Still, a lot of things confused me. Should I have avoided imitating the moves of the girls I was dancing with, and instead had more confidence in my own moves? Do you have to use the particular dance "appropriate" for that particular song, especially "gimmick singles" like The Cha Cha Slide? Why did so many of the ladies clap at really weird time signatures?
Do you like to dance? Where do you like to dance?
Last edited by Applerill on 08/31/2015 03:02; edited 1 time in total
One thing that I wondered last night is whether the dance floor gives you "club goggles" for how you perceive music taste. When you're on the floor strutting your stuff, it almost is like songs that would normally be completely "bad" to you lose their sour taste. Heck, as I said in the OP, i didn't even realize "Blurred Lines" was on until the chorus, and that terrified me. I also didn't complain about that "Cupid Shuffle" or "The Cha Cha Slide", even though I probably would in any other situation.

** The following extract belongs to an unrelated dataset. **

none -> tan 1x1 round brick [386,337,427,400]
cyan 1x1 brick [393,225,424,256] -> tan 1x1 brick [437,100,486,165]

Do you thing this is a real phenomenon? If so, is it a good thing or a bad one?
One thing that I wondered last night is whether the dance floor gives you "club goggles" for how you perceive music taste. When you're on the floor strutting your stuff, it almost is like songs that would normally be completely "bad" to you lose their sour taste. Heck, as I said in the OP, i didn't even realize "Blurred Lines" was on until the chorus, and that terrified me. I also didn't complain about that "Cupid Shuffle" or "The Cha Cha Slide", even though I probably would in any other situation.
Do you thing this is a real phenomenon? If so, is it a good thing or a bad one?
i rambled a lot in my original response, so here's the skinny, focused version:
in short, i don't think "guilt" over problematic faves or whatever in the club is the most important thing. i think what is fascinating is this movement by QPOC to reclaim spaces that have been pretty consistently safe before the intrusion of other cultures into those spaces and the removal of capital from those spaces by larger entities. artists like Lotic, for example, very heavily stress the darkness of a changing club culture that circulates around such aesthetic concerns as DJ worship and such material concerns as frequent assaults of various kinds, as well as the gentrification of former spaces for the marginalized. i just think these structural concerns, responded to by individuals most affected in material or aesthetic ways, are much more fruitful for discussion than what i almost see as a direct effect of being in this weird fuzzy space where the alienation of the outside world dissolves in this special way.
as for a personal anecdote, i must say that "Taxi" is a nigh-unlistenable song, but one DJ in Cholula this summer managed to make me literally cry in the club dancing to it with a huge crowd of strangers, so there's definitely different "uses" for music that we tend to forget as direct or indirect western descendants of Teutonic ideals of separation of body and mind, art and experience, etc. it is with this gap in understanding that i make the argument that "Intelligent" Dance Music might thus be the most "Unintelligent" of all if looked at in the right light.
You could argue that "Crank Dat's" dance is just another novelty dance with sexual lyrics, but what about the "Shoot Out"? How should we critics of dance analyze a dance you're almost never allowed to perform in public? At other points of the album, Soulja gives us commands almost like they're dance moves ("If someone's talkin and talkin and you don't wanna hear...").
Is there such thing as dance criticism? If so, should a club show a Soulja Boy dance retrospective to have us experience these dance designs and go through them move-by-move? What do you guys think?